Watch them get filtered
A sentence with its stop words highlighted and stripped away — notice the content words that remain still tell you what it's about.
Why remove them?
Fewer dimensions in the feature space → faster, leaner models.
What remains is mostly nouns and verbs that distinguish documents.
Stops common words from dominating raw frequency counts.
When NOT to remove them
Stop-word lists are blunt. "To be or not to be" is entirely stop words — strip them and the phrase vanishes. Removing "not" can flip sentiment: "not good" → "good".

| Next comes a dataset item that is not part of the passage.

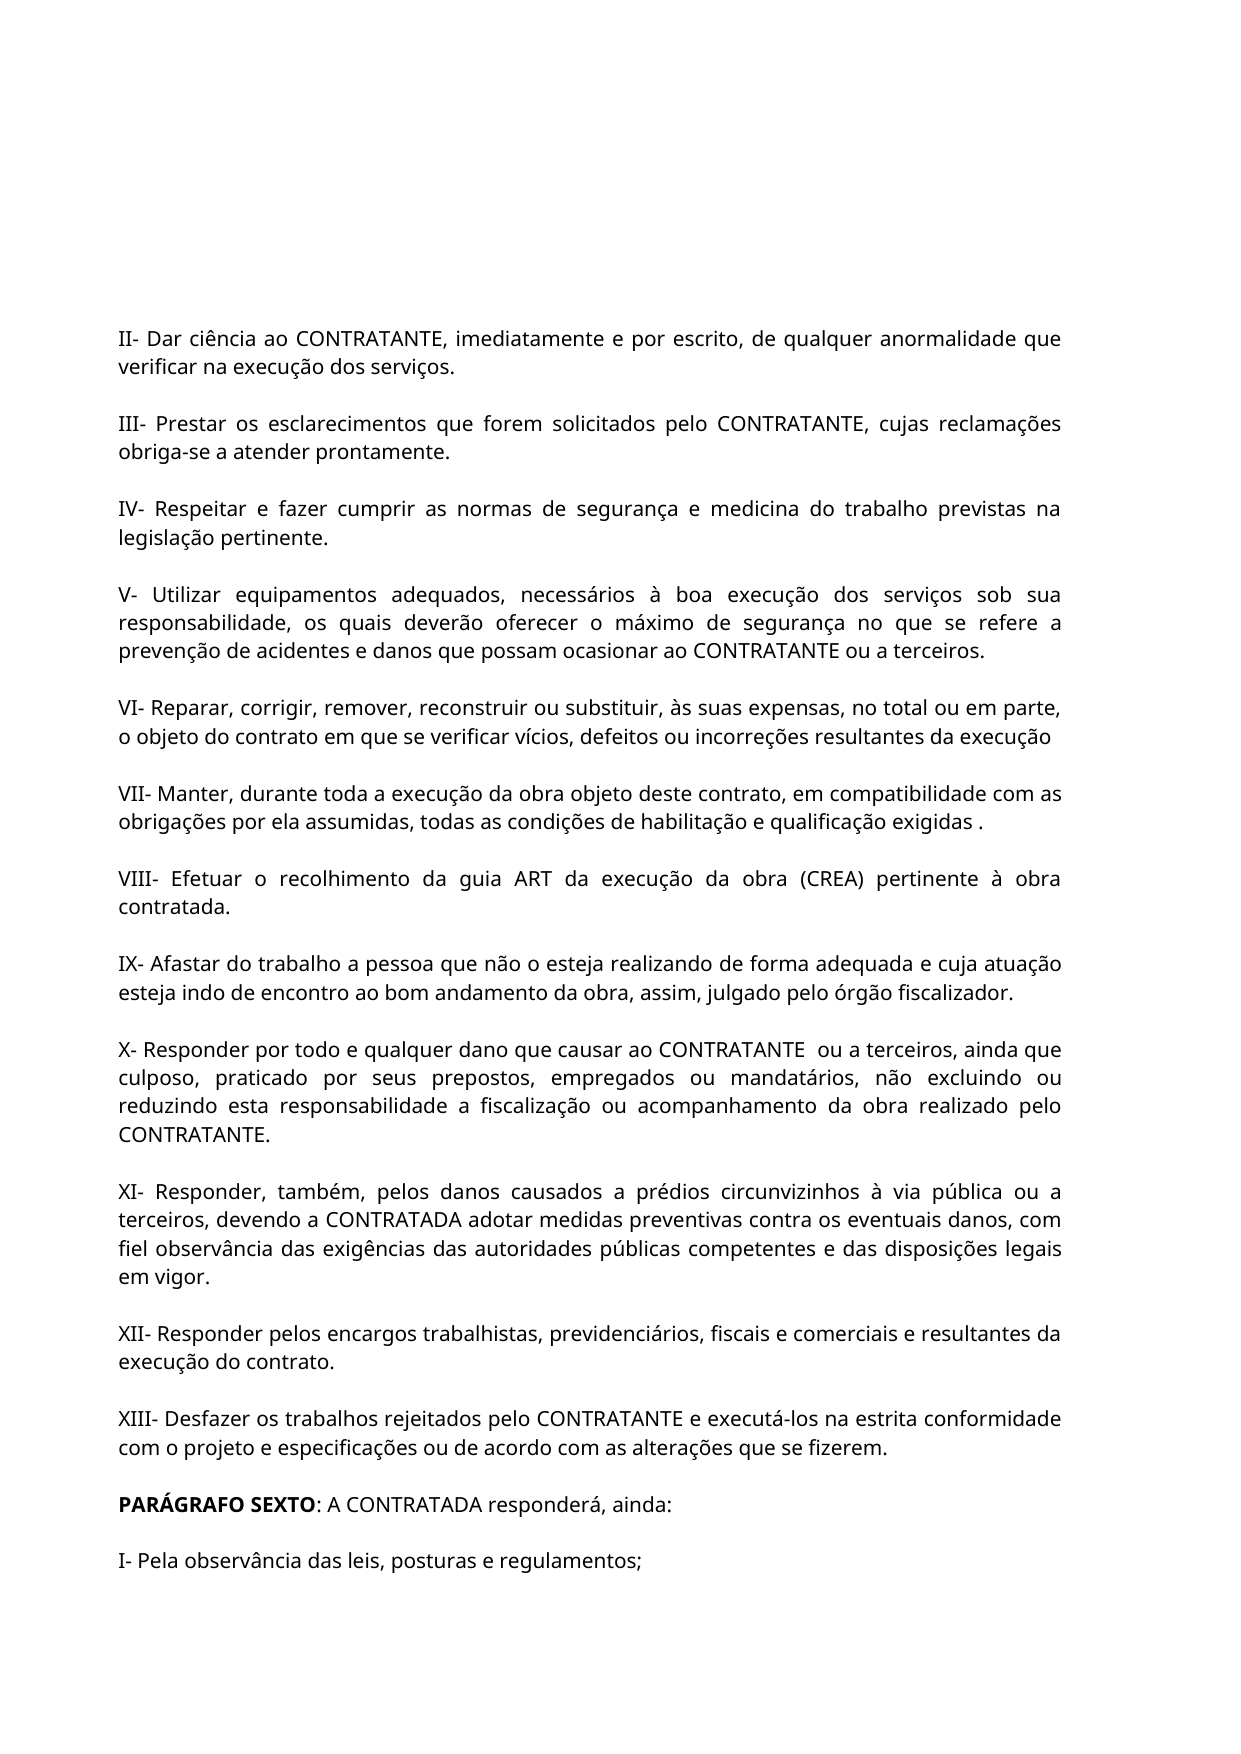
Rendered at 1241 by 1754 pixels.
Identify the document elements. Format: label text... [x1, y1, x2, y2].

text XII- Responder pelos encargos trabalhistas, previdenciários, fiscais e comerciais e resultantes da execução do contrato. [118, 1319, 1063, 1376]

- Bag-of-words / TF-IDF topic models
- Keyword extraction & search indexing
- Tasks where order doesn't matter
- Sentiment (negation words matter)
- Translation & generation (grammar matters)
- Transformers / LLMs — they use every word's context
There's no single official stop list — NLTK, spaCy, and scikit-learn each ship a slightly different one. Tune it to your task, and consider a custom list (e.g. domain words that appear in every document).